Quindi, quando ci sarà un’impennata di quei reati, che ci sarà sicuramente se questo provvedimento sarà approvato dal Parlamento, mi auguro anch’io, come il mio collega Dozzo, che non si faccia ricorso al voto segreto, perché in quel caso noi faremo un elenco di nomi e cognomi di tutti coloro che voteranno a favore dell’indulto e, ad ogni futura vittima di qualsiasi tipo di reato, gli spediremo l’elenco di questi personaggi perché possano ringraziarli (Applausi dei deputati del gruppo della Lega Nord Padania)!

 

PRESIDENTE. Ha chiesto di parlare l’onorevole Pedica. Ne ha facoltà.

 

STEFANO PEDICA. Presidente, onorevoli rappresentanti del Governo, onorevoli colleghi - ne vedo molto pochi -, oggi continuiamo a parlare di un tema molto delicato ed importante, l’indulto, un istituto che andava sotto il nome di «clemenza sovrana», tipico della concezione assolutistico-teocratica del monarca, che può, a suo piacimento, punire, perdonare o dispensare dalla pena.
•••••
Compito assegnato
Estrai dal resoconto del dibattito sull'indulto il passo che va da «PRESIDENTE. Ha chiesto» fino a «dispensare dalla pena.» incluso, copiandolo parola per parola.

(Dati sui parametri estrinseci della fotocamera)
•••••
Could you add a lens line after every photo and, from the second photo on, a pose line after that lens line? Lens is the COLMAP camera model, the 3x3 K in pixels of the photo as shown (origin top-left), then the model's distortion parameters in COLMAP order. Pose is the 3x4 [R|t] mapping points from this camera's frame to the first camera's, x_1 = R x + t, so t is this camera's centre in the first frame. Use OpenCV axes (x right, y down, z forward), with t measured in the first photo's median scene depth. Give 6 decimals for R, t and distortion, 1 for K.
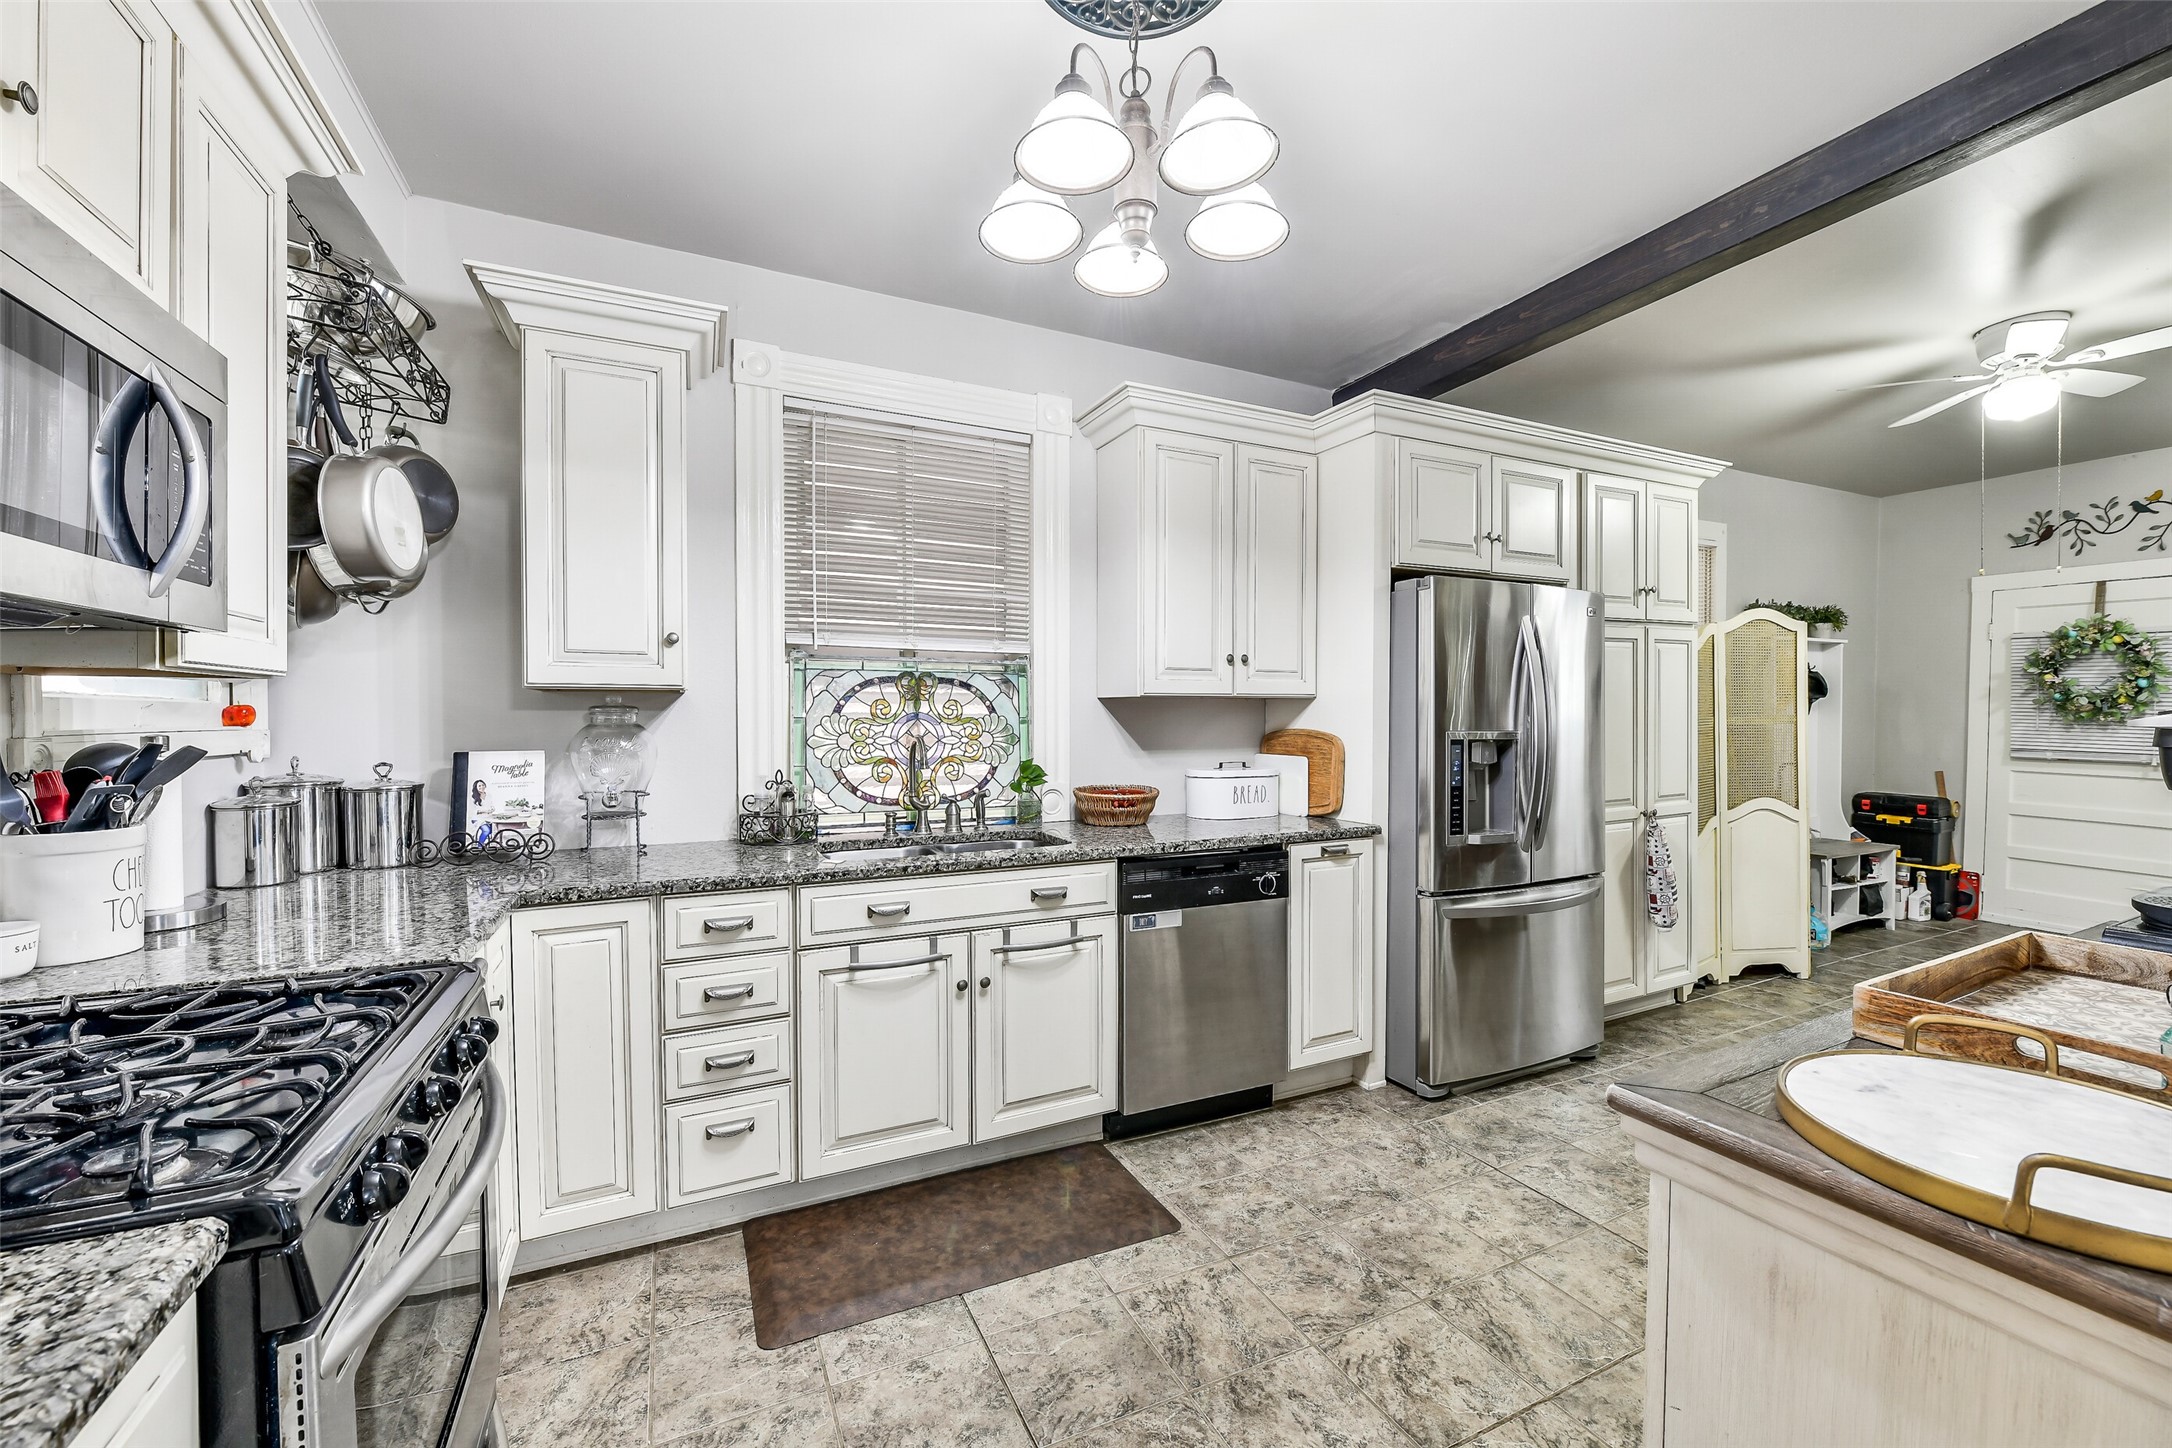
lens RADIAL K [[863.0, 0, 1095.0], [0, 863.0, 724.0], [0, 0, 1]] dist [-0.008749, -0.001019]
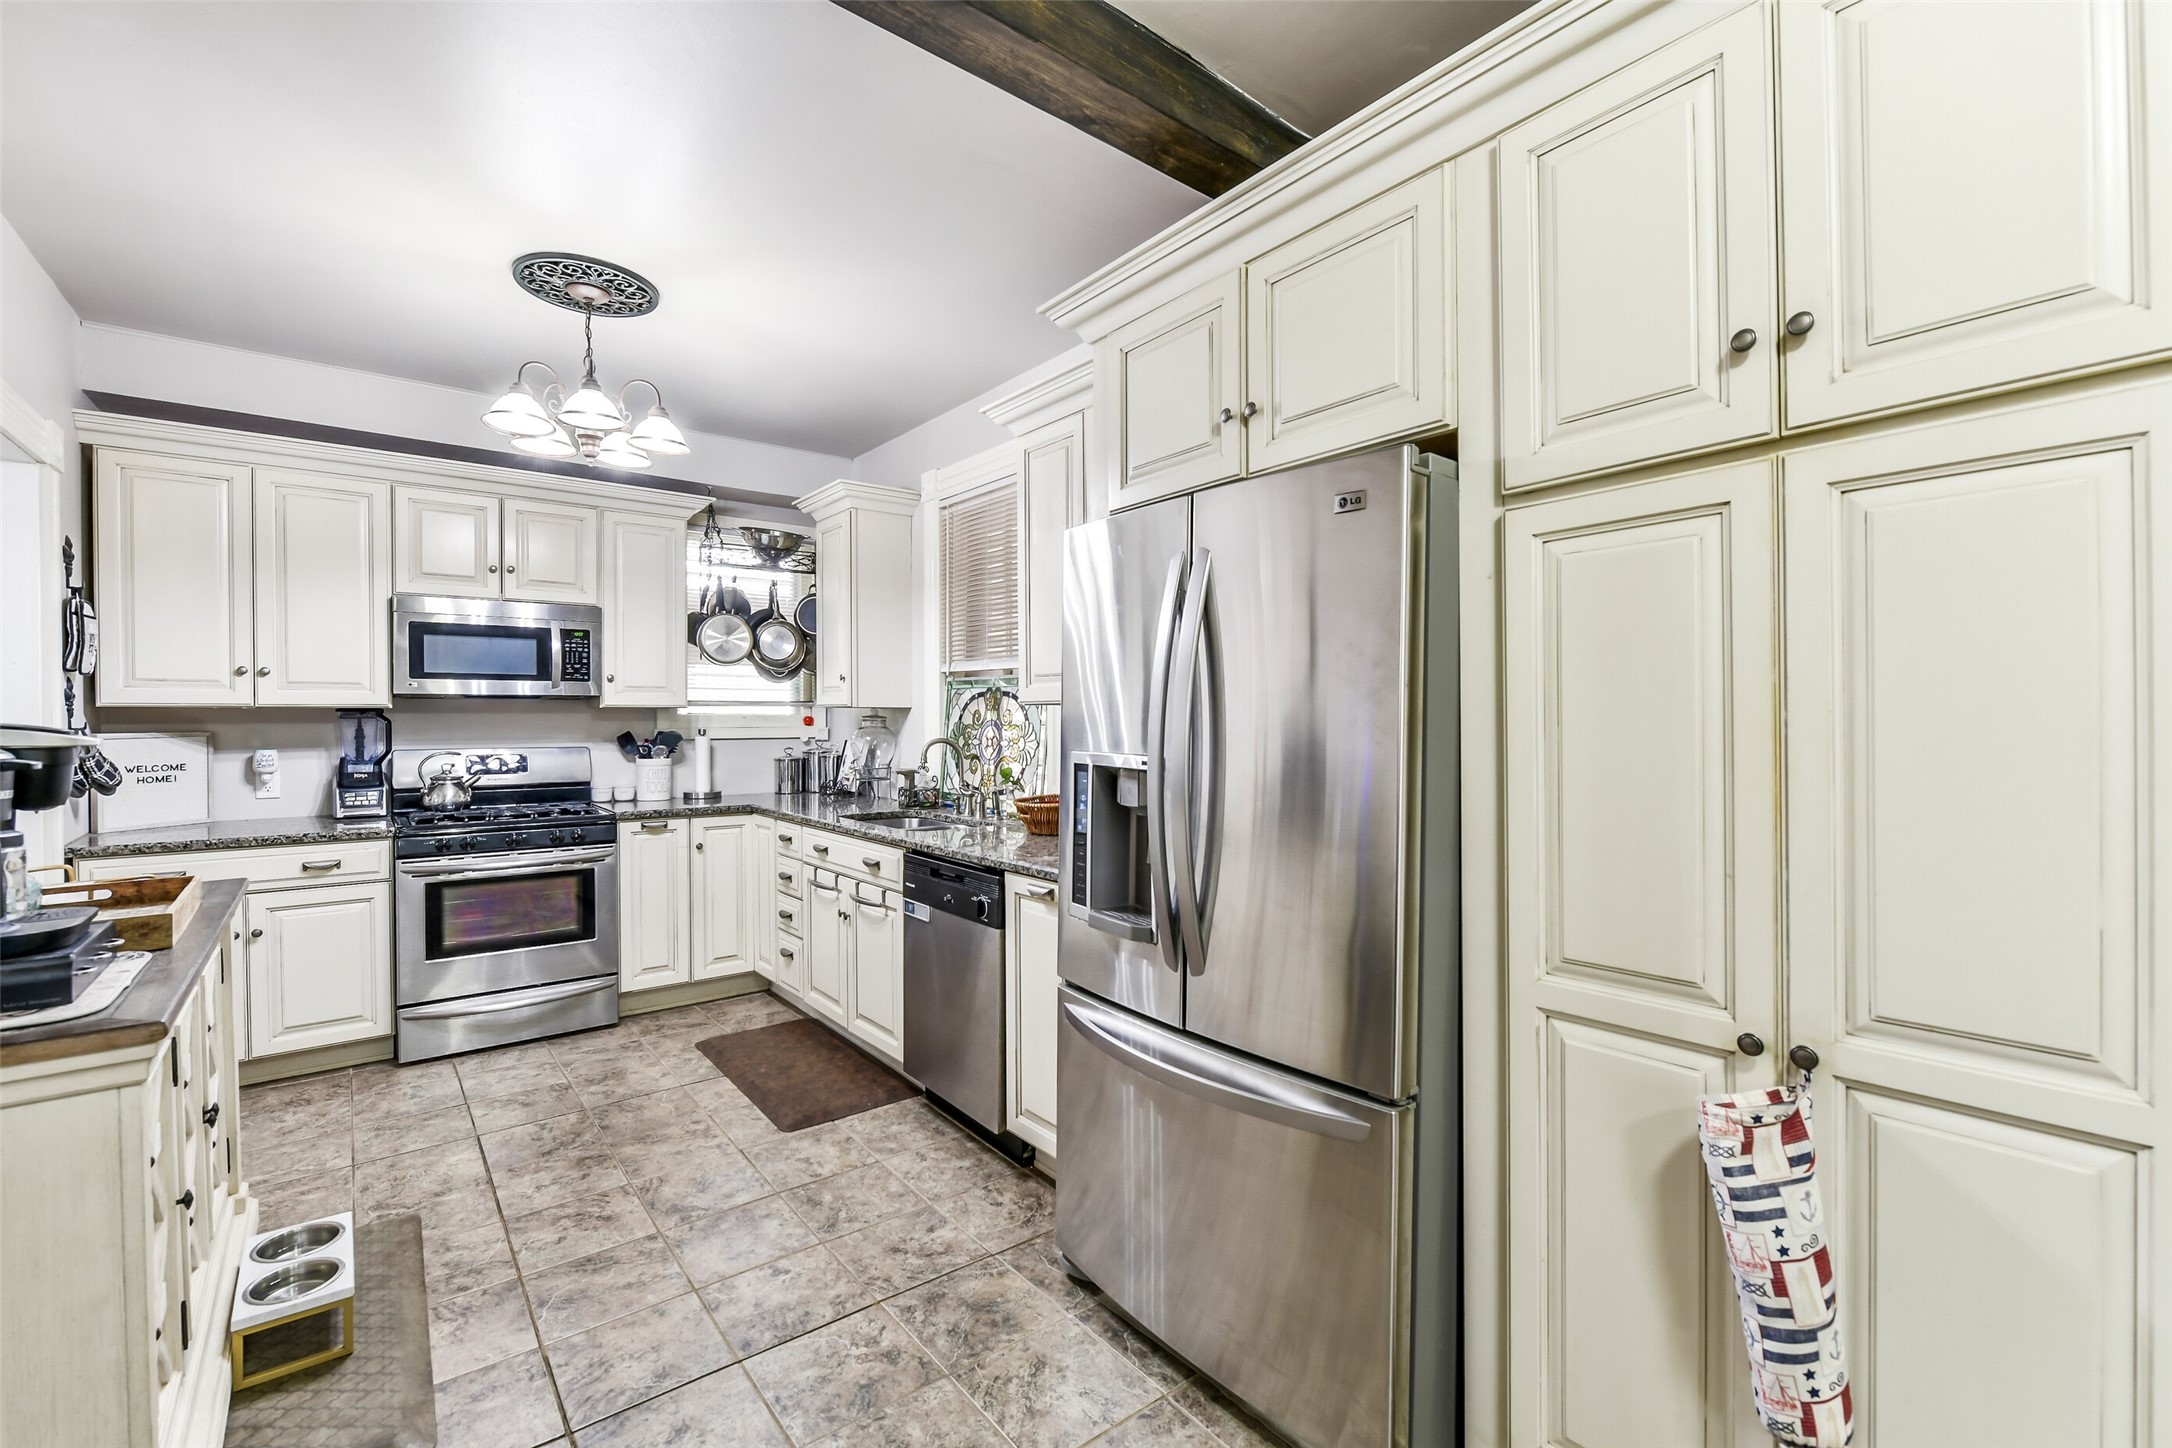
lens RADIAL K [[925.2, 0, 1087.8], [0, 925.2, 728.2], [0, 0, 1]] dist [-0.000978, 0.000100]
pose [[0.221687, 0.013377, -0.975026, 1.134561], [-0.011408, 0.999873, 0.011124, -0.018339], [0.975051, 0.008657, 0.221811, 0.846500]]
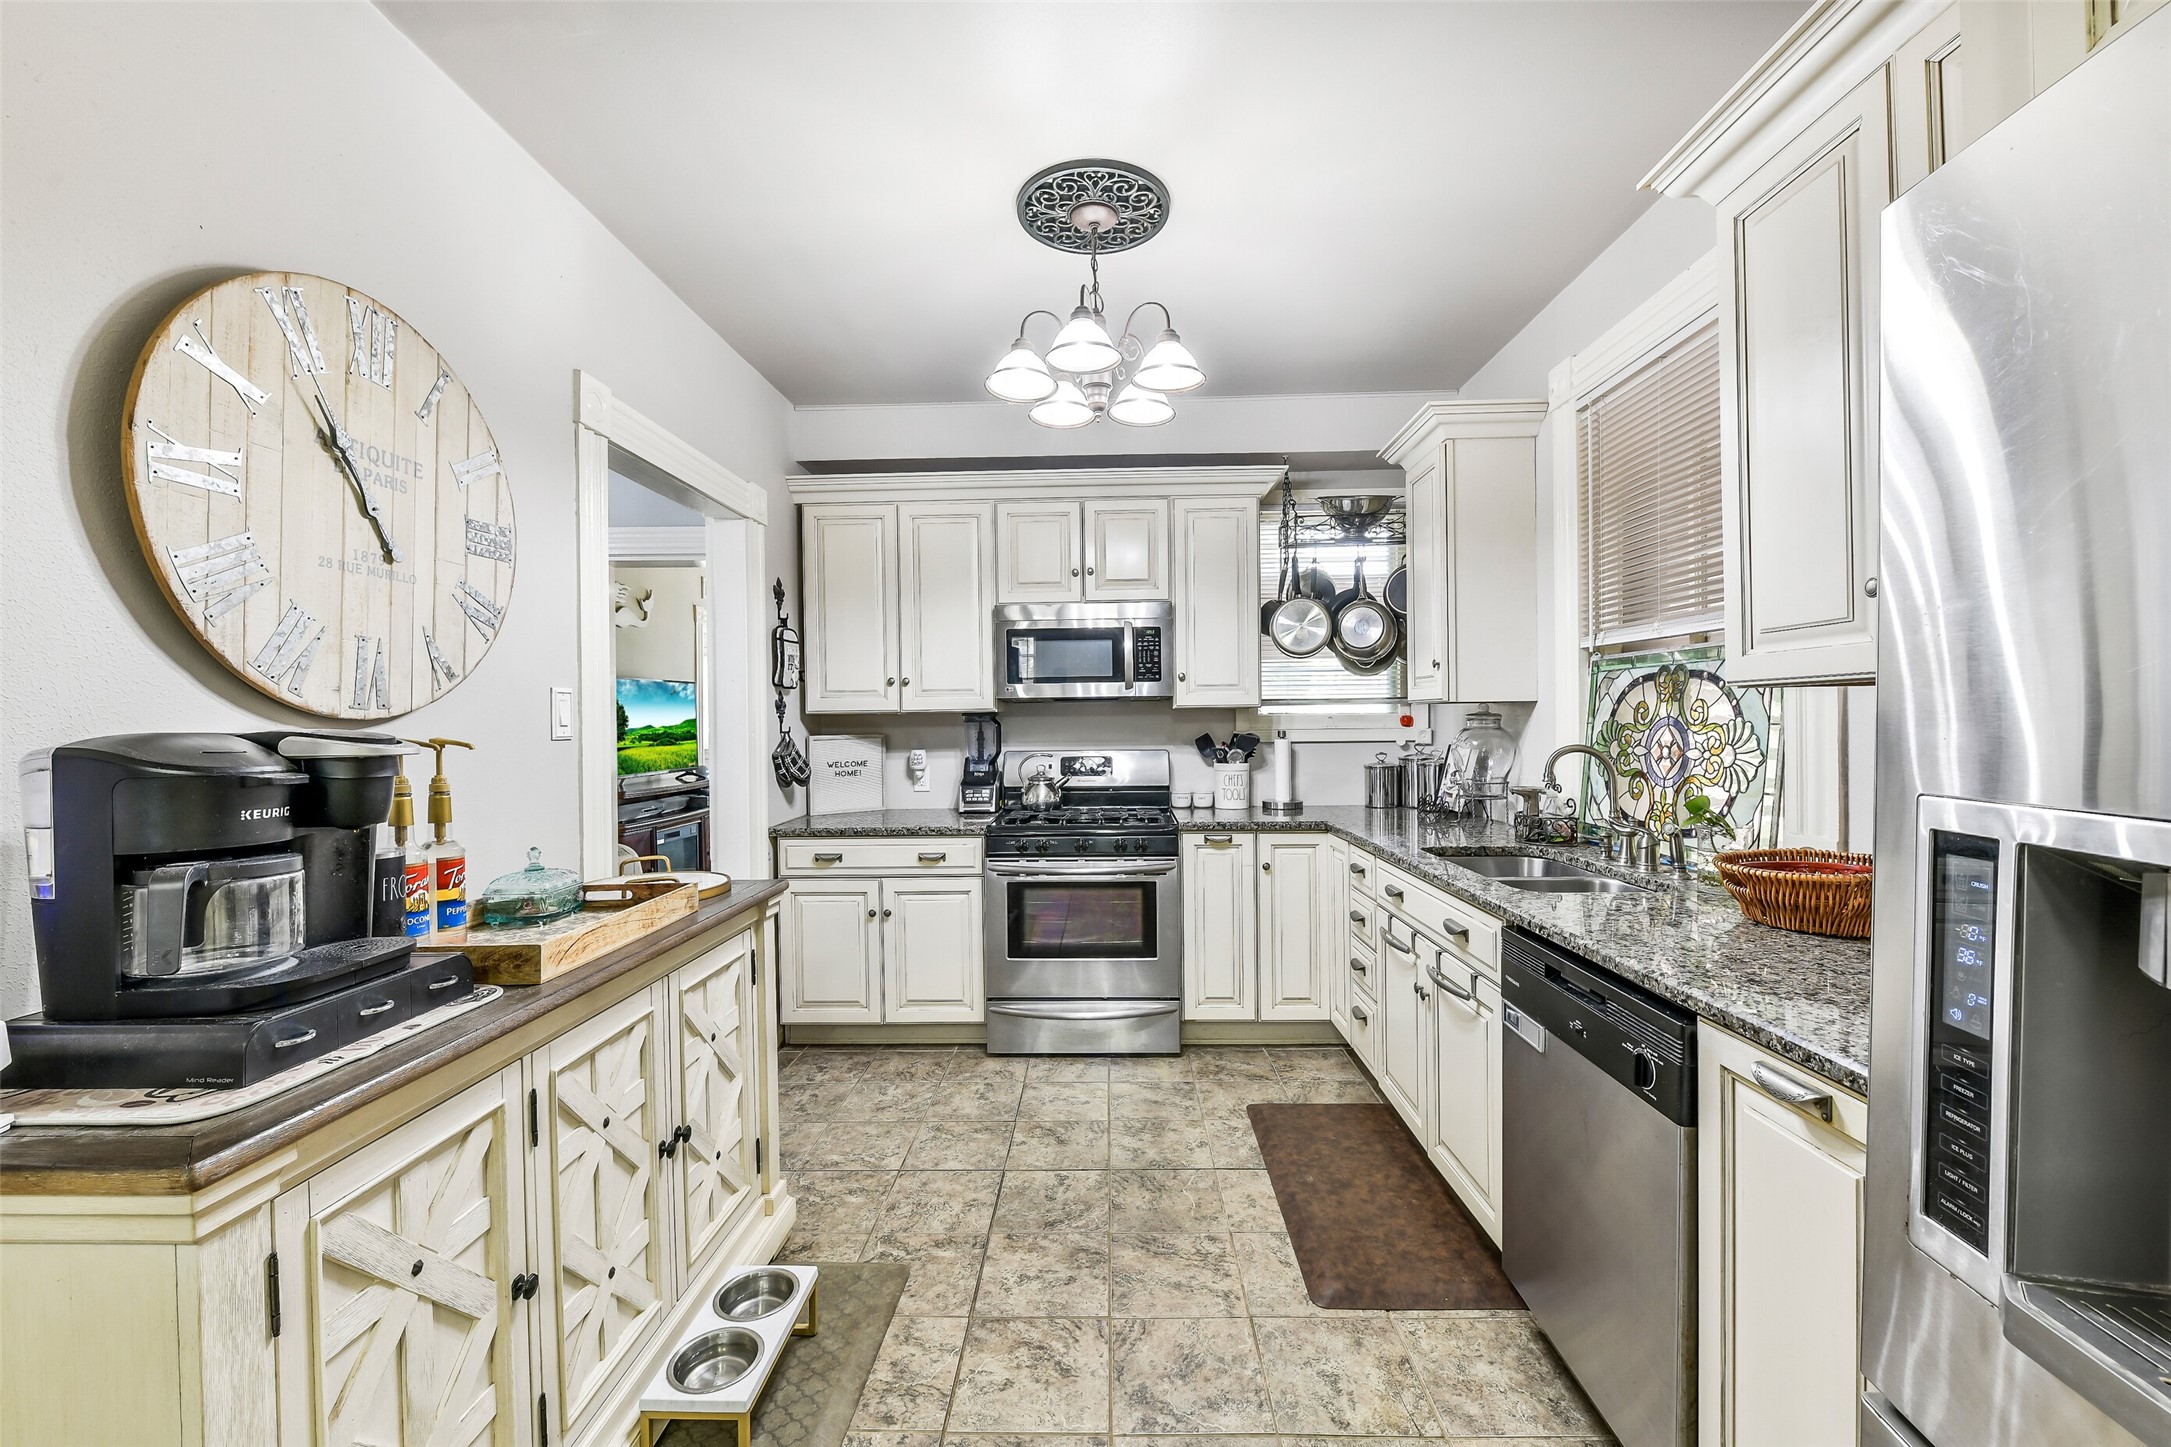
lens RADIAL K [[862.6, 0, 1087.1], [0, 862.6, 727.4], [0, 0, 1]] dist [-0.008749, -0.001019]
pose [[-0.460024, 0.011894, -0.887827, 0.739920], [0.001026, 0.999917, 0.012864, -0.014465], [0.887906, 0.005007, -0.459998, 0.897220]]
•••••
Risultato del compito
PRESIDENTE. Ha chiesto di parlare l’onorevole Pedica. Ne ha facoltà.

 

STEFANO PEDICA. Presidente, onorevoli rappresentanti del Governo, onorevoli colleghi - ne vedo molto pochi -, oggi continuiamo a parlare di un tema molto delicato ed importante, l’indulto, un istituto che andava sotto il nome di «clemenza sovrana», tipico della concezione assolutistico-teocratica del monarca, che può, a suo piacimento, punire, perdonare o dispensare dalla pena.